EXERCISE REQUIREMENTS.
The number of lines in the records that include "with" is all you should give.

------------------------------------

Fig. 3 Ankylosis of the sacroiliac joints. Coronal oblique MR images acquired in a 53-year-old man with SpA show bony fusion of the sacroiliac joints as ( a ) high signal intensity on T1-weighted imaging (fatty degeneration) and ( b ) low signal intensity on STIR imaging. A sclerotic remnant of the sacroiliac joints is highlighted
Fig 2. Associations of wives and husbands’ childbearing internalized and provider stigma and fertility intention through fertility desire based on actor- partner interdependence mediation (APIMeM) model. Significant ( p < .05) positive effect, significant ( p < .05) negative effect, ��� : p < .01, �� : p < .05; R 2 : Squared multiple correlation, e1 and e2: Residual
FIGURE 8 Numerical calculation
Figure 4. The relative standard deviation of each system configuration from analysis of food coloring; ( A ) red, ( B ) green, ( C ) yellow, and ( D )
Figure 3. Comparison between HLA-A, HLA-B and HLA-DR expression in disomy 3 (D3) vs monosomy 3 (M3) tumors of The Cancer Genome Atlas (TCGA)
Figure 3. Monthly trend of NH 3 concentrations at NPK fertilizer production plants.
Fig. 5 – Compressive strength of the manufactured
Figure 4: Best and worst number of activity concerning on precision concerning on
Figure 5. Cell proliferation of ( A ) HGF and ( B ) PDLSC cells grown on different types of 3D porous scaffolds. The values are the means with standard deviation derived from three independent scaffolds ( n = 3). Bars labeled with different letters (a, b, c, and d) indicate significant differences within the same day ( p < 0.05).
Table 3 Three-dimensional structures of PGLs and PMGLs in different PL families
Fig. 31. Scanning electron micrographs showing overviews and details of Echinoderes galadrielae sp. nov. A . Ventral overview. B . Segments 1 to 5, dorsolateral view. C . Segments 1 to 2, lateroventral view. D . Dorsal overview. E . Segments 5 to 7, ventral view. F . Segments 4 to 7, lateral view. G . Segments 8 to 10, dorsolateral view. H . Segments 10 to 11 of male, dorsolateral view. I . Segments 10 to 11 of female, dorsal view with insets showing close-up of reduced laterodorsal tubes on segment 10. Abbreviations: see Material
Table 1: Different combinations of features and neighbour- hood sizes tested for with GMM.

------------------------------------

TASK SOLUTION.
4